4. Neural Parameterizations of Spherical Harmonic Coefficients

Instead of training a separate SH series per spatial or spatio-angular location, coordinate-based neural parameterizations yield continuous representations. The Neural Spherical Harmonics (NeSH) approach uses an MLP whose input is a positional encoding of coordinates $x \in \mathbb{R}^3$; output are all $a_{\ell m}(x)$ up to degree $L$. The reconstructed signal is

$$S(x, u) = \sum_{\ell,m} a_{\ell m}(x) Y_{\ell m}(u)$$

for $u \in \mathbb{S}^2$. Training proceeds on measured data $(x_i, u_i, S_i)$ using a data-fidelity term (e.g., smooth L1) and sparsity regularization on coefficients. Once trained, the network enables continuous upsampling in both space and angle, denoising, and improved coherence, as shown for diffusion MRI signals (Hendriks et al., 2023).

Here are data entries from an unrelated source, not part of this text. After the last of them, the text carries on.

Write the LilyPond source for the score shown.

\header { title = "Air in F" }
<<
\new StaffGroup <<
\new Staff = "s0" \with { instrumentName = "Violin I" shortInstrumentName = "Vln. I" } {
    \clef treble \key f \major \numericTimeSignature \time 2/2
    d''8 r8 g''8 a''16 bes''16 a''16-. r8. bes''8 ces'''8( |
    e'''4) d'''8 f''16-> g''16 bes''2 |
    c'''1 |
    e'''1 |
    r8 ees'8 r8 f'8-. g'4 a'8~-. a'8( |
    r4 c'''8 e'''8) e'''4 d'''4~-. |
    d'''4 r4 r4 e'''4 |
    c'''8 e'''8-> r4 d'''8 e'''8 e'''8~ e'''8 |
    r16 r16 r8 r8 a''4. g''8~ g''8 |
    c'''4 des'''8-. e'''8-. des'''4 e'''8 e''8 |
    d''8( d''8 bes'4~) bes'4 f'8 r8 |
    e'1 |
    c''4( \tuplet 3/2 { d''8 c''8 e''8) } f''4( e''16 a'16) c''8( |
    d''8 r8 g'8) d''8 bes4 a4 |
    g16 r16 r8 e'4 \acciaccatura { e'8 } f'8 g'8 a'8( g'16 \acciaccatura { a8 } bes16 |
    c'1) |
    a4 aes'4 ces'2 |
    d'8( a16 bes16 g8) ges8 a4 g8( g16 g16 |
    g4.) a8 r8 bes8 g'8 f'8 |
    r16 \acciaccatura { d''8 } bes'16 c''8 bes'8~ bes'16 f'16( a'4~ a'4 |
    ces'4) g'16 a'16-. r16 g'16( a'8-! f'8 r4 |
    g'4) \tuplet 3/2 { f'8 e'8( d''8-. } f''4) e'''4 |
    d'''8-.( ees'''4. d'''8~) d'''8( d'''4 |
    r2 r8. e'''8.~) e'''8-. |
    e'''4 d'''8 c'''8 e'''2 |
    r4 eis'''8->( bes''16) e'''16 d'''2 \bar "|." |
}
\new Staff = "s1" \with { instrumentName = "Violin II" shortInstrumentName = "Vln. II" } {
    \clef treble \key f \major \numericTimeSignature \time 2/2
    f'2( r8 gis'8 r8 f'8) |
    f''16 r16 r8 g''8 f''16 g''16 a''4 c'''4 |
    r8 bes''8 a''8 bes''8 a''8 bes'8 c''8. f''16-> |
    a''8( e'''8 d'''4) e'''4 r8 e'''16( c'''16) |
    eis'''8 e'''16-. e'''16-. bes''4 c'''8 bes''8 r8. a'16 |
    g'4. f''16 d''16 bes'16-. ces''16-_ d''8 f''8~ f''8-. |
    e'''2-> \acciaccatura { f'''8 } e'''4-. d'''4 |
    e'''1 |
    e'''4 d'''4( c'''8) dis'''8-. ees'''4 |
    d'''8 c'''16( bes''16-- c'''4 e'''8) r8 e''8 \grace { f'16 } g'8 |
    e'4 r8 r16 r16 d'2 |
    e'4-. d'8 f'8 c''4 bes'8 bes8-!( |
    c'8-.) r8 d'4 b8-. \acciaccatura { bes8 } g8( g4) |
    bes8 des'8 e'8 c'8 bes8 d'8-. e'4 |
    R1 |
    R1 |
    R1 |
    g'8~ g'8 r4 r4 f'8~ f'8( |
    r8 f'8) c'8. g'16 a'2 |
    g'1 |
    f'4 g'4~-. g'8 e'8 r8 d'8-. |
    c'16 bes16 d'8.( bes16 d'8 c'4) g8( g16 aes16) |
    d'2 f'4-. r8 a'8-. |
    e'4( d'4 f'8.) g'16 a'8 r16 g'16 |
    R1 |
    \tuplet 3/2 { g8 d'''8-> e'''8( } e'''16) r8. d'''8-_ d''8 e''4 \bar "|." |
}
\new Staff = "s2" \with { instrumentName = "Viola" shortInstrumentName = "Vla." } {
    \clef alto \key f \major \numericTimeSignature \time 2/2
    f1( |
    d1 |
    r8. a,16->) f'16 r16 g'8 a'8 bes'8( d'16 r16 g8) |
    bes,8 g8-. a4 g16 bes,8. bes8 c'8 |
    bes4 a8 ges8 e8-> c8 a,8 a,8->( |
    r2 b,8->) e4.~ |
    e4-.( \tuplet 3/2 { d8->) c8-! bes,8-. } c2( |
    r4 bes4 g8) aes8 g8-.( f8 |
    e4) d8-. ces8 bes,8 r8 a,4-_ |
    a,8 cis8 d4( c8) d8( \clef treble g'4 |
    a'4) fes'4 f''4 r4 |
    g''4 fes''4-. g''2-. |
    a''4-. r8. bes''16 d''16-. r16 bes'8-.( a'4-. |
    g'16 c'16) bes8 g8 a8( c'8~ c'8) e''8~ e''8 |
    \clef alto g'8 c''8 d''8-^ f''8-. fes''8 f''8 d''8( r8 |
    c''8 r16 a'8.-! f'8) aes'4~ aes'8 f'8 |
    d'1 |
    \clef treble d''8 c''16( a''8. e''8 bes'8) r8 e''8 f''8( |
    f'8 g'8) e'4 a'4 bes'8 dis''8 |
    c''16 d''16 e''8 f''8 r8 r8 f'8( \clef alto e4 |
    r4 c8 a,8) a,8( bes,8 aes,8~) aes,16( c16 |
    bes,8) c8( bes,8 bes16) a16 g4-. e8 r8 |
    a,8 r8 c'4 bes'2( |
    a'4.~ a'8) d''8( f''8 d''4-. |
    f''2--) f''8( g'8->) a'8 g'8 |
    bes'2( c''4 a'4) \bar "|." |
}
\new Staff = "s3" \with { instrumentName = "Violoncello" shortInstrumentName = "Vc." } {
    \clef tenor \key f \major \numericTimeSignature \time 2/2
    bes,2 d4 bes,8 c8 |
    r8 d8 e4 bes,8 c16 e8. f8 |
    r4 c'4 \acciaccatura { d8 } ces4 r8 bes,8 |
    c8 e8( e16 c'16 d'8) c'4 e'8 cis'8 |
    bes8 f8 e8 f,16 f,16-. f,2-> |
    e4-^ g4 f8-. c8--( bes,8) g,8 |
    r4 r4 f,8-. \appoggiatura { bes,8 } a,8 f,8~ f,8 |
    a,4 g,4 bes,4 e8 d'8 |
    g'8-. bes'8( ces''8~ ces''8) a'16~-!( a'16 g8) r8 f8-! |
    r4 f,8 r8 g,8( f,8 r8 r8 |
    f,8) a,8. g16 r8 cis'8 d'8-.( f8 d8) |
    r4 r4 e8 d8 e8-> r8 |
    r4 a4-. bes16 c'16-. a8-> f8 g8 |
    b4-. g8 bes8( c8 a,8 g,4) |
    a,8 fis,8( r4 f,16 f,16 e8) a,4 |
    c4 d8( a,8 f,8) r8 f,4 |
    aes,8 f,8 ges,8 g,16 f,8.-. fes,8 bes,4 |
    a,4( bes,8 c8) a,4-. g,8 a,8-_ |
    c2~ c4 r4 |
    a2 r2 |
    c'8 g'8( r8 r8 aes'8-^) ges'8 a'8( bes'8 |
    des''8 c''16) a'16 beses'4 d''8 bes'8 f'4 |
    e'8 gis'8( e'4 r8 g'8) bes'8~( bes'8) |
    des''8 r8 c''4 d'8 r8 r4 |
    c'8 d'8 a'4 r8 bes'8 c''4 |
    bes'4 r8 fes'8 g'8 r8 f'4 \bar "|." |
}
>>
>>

5. Hybrid Architectures and Spherical Harmonics as Positional Embeddings

Another prominent design encodes input spherical coordinates $(\theta, \phi)$ via truncated SH expansions (vector $\mathrm{SH}_L(\theta,\phi)\in\mathbb{R}^{(L+1)^2}$). Feeding this vector into a neural network—for example, a Sinusoidal Representation Network (SIREN) block—yields a representation expressible as a composition of globally smooth, spectrally controlled basis functions and learned nonlinear transformations. Empirical results in geospatial tasks, synthetic benchmarks, and multi-task regression demonstrate that SH embedding (either with only a linear layer or with a shallow SIREN) achieves state-of-the-art generalization and stability near the poles, outperforming rectangular Fourier (DFS) encodings (Rußwurm et al., 2023). The spatial resolution is tunable by $L$, and SIREN layers extend frequency expressiveness beyond linear SH models.

6. Theoretical Approximation and Learning Properties

Function approximation on the sphere via neural networks is strongly linked to the properties of truncated SH spaces and their reproducing kernels. For functions in the Sobolev space $W^r_\infty(\mathbb{S}^{d-1})$, deep convolutional-spline architectures achieve optimal uniform rates by approximating the SH expansion with convolutionally constructed features (Toeplitz filters implement $\langle y_i, x\rangle$), followed by shallow nonlinear modules mapping $t\mapsto$ polynomial kernel features (Fang et al., 2020). The total number of parameters scales linearly with network depth for a given approximation error $\varepsilon$. Additive ridge functions (i.e., $f(x) = \sum_j g_j(\langle y_j,x\rangle)$) can be efficiently approximated in this framework, matching univariate complexity per component.

7. Computational and Implementation Considerations

• Real-valued SH are preferred for many neural implementations due to numerical advantages; vectorized, stable Cartesian tensor recursions improve both performance and gradient propagation (Bigi et al., 2023).
• GPU-optimized libraries (e.g., sphericart) permit efficient large-batch evaluation and automatic differentiation.
• Computational cost per point is $O(L^2)$; batching and parallelization are necessary for high $L$ or large datasets.
• When used as neural layers or features, SH are combined with learnable spectral weights or as input to MLP blocks; parameter count and expressiveness are tunably traded off via $L$ and network width/depth.
• Best practices include using scaled (solid) harmonics, integrating with radial basis filters for point cloud or graph networks, and exploiting batched SHT/ISHT operations for convolutional networks.

In summary, continuous neural representation with spherical harmonics is a versatile, theoretically grounded, and practically effective framework for constructing spherical neural networks and neural operators. SH-based models deliver precise, equivariant, and pole-stable representations, support fast computation, and exhibit universal approximation properties, making them core to advances in spherical machine learning, operator learning, and spherical scientific applications (Chen et al., 2023, Tang et al., 11 Dec 2025, Hendriks et al., 2023, Rußwurm et al., 2023, Kondor et al., 2018, Fang et al., 2020, Bigi et al., 2023).